Report each line of the records below that contains the word "their", copying every such line in full.

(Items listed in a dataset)
..........

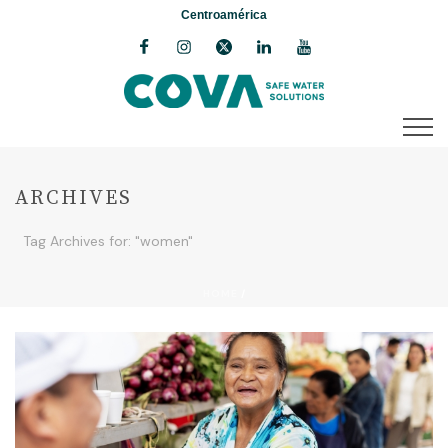
Centroamérica
ARCHIVES
Tag Archives for: "women"
HOME
/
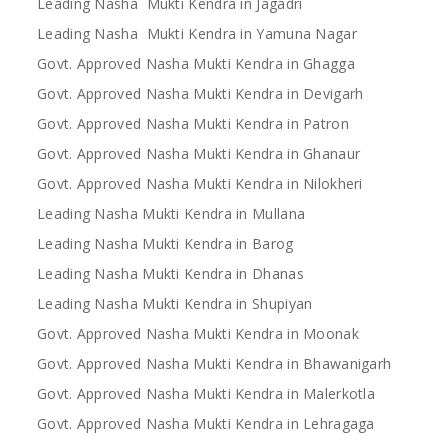
Leading Nasha Mukti Kendra in Jagadri
Leading Nasha Mukti Kendra in Yamuna Nagar
Govt. Approved Nasha Mukti Kendra in Ghagga
Govt. Approved Nasha Mukti Kendra in Devigarh
Govt. Approved Nasha Mukti Kendra in Patron
Govt. Approved Nasha Mukti Kendra in Ghanaur
Govt. Approved Nasha Mukti Kendra in Nilokheri
Leading Nasha Mukti Kendra in Mullana
Leading Nasha Mukti Kendra in Barog
Leading Nasha Mukti Kendra in Dhanas
Leading Nasha Mukti Kendra in Shupiyan
Govt. Approved Nasha Mukti Kendra in Moonak
Govt. Approved Nasha Mukti Kendra in Bhawanigarh
Govt. Approved Nasha Mukti Kendra in Malerkotla
Govt. Approved Nasha Mukti Kendra in Lehragaga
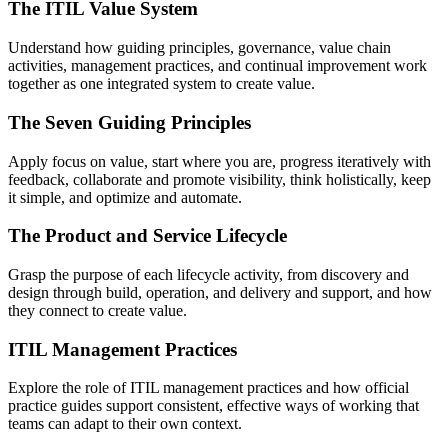
The ITIL Value System
Understand how guiding principles, governance, value chain
activities, management practices, and continual improvement work
together as one integrated system to create value.
The Seven Guiding Principles
Apply focus on value, start where you are, progress iteratively with
feedback, collaborate and promote visibility, think holistically, keep
it simple, and optimize and automate.
The Product and Service Lifecycle
Grasp the purpose of each lifecycle activity, from discovery and
design through build, operation, and delivery and support, and how
they connect to create value.
ITIL Management Practices
Explore the role of ITIL management practices and how official
practice guides support consistent, effective ways of working that
teams can adapt to their own context.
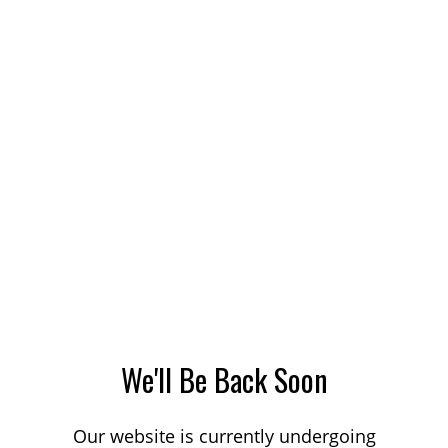
We'll Be Back Soon
Our website is currently undergoing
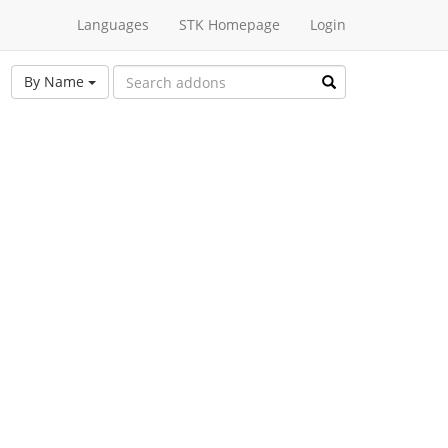
Languages
STK Homepage
Login
By Name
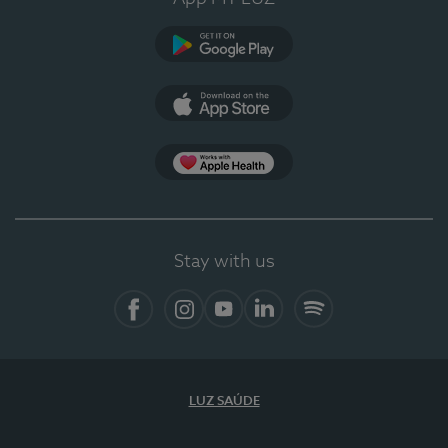
Google Play (en-US)
App Store (en-US)
Apple Health
Stay with us
Facebook
Instagram
YouTube
LinkedIn
Spotify
LUZ SAÚDE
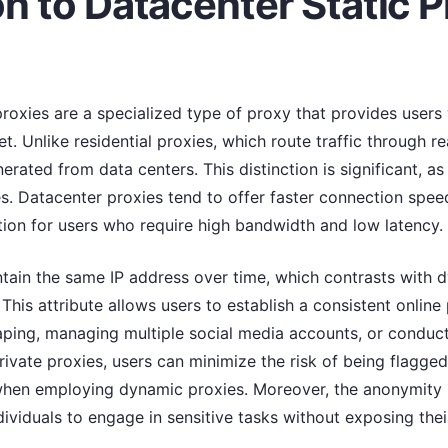
on to Datacenter Static P
proxies are a specialized type of proxy that provides users
t. Unlike residential proxies, which route traffic through re
rated from data centers. This distinction is significant, as 
 Datacenter proxies tend to offer faster connection speeds
tion for users who require high bandwidth and low latency.
ntain the same IP address over time, which contrasts with 
 This attribute allows users to establish a consistent online 
raping, managing multiple social media accounts, or conduc
rivate proxies, users can minimize the risk of being flagged 
when employing dynamic proxies. Moreover, the anonymity 
viduals to engage in sensitive tasks without exposing their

..........

### Completed exercise
teams can adapt to their own context.
viduals to engage in sensitive tasks without exposing their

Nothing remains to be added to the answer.